Tatsuji and Momotarô, mentioned earlier, are examples of the kind of humorous role at which Kanzaburô excels, making him part of a continuous emphasis on comedy throughout his acting family's long history. The first Kanzaburô (1598-1658) began acting under the name of Saruwaka, which literally means "jester". Saruwaka had been trained originally as a Kyôgen actor, someone who performs the lighter, comic interludes between the sections of the heavier drama program. He obtained permission from the Tokugawa Shogunate to establish a theater, the Saruwakaza, in the Nihonbashi area of Edo. It was there that the actor rose to stardom and became Kanzaburô I.

Successors to the Kanzaburô name continued to run the Saruwakaza, later changing the name to the Nakamuraza, and the theater flourished until the nineteenth century. By creating the Heisei Nakamuraza, this is another part of his family's acting history that the new Kanzaburô has revived.

Kanzaburô's late father, Kanzaburô XVII (1909-1988) became one of the most famous and well-loved Kabuki actors of modern times, and it is his footsteps that his son, born on May 30, 1955, and the newest holder of the name, is determined to follow.

The new Kanzaburô's pedigree is impressive. In addition to 17 generations of Kanzaburô before him, his grandfather was Onoe Kikugorô VI, and his uncle was Nakamura Kichiemon I. Kanzaburô himself is married to Yoshie, the daughter of Living National Treasure Nakamura Shikan, and has Fukusuke and Hashinosuke for brothers-in-law. He has also secured the future of his line by raising his sons Kantarô and Shichinosuke in the art.

While Kanzaburô has a lot going for him, a lot is also expected of him. He is increasingly casting himself as the 'jester' of Kabuki, like his ancestor Saruwaka, and even serious, traditional plays rarely escape Kanzaburô's humorous touch. Whether the average Kabuki-goer will accept this every time Kanzaburô performs, or whether they will demand that he get serious once in a while is a moot point.

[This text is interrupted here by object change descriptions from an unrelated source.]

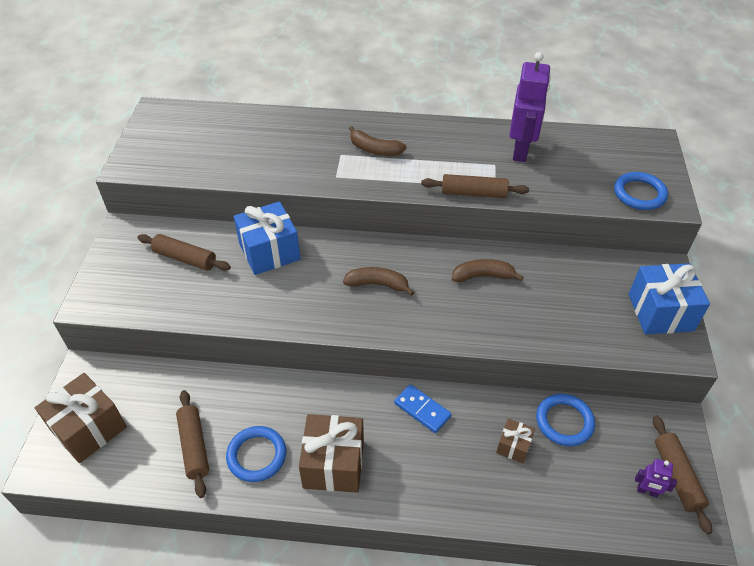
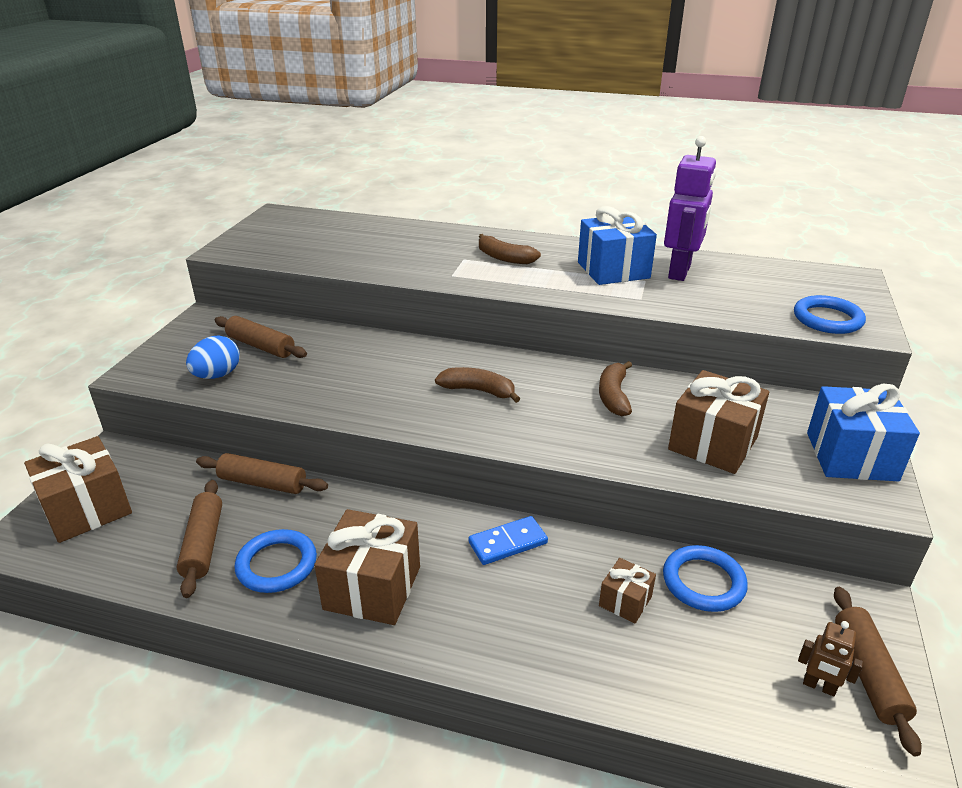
camera: 10 degrees right, 15 degrees down
blue gift [234,201,300,275] -> blue gift moved to [578,206,657,285]
blue domino [394,384,452,433] -> blue domino turned 75 degrees counterclockwise [469,516,548,565]
brown rolling pin [421,174,529,198] -> brown rolling pin moved to [196,453,328,494]
brown banana [452,259,524,282] -> brown banana turned 90 degrees counterclockwise [599,361,632,416]
purple robot [635,459,677,498] -> brown robot [798,621,863,696]
none -> blue egg [186,335,240,379]
none -> brown gift [668,370,769,474]

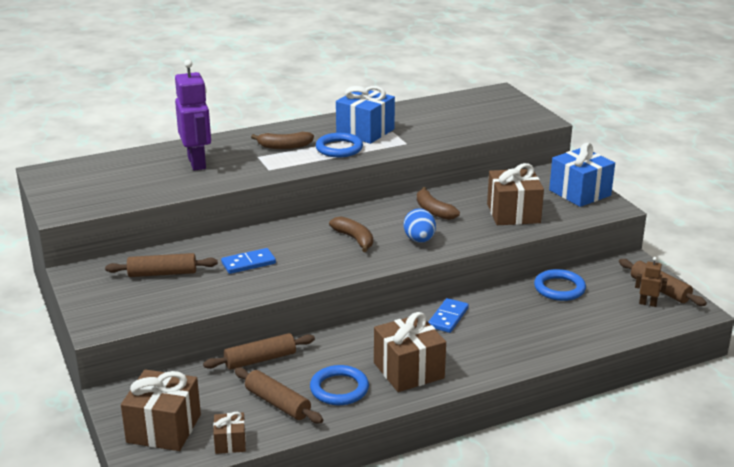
camera: 40 degrees left, 5 degrees down
blue egg [186,335,240,379] -> blue egg moved to [403,209,436,243]
brown banana [435,367,520,403] -> brown banana turned 75 degrees clockwise [329,216,373,252]
brown gift [599,558,656,623] -> brown gift moved to [213,412,246,454]
purple robot [664,136,716,281] -> purple robot moved to [175,60,211,171]
blue ring [794,295,866,334] -> blue ring moved to [316,133,363,157]
brown robot [798,621,863,696] -> brown robot turned 150 degrees counterclockwise [635,257,667,307]
none -> blue domino [221,248,276,274]

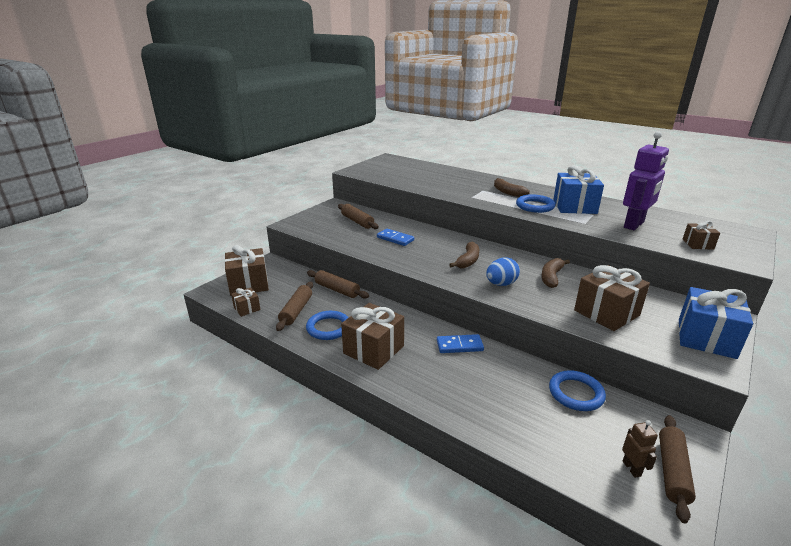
camera: 60 degrees right, 0 degrees up
purple robot [175,60,211,171] -> purple robot moved to [623,131,669,230]
none -> brown gift [683,221,720,250]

The Kabuki world itself seems to be in transition right now, with the staging of other unconventional performances, such as Kikugorô's Kabuki version of Shakespeare's "Twelfth Night" this July. In 2007 the Kabukiza Theater will be pulled down and rebuilt. During that period as plays are staged away from the 'home theater' it is likely that further Kabuki experimentation will take place and, if so, undoubtedly we will find Kanzaburô XVIII right at the heart of it.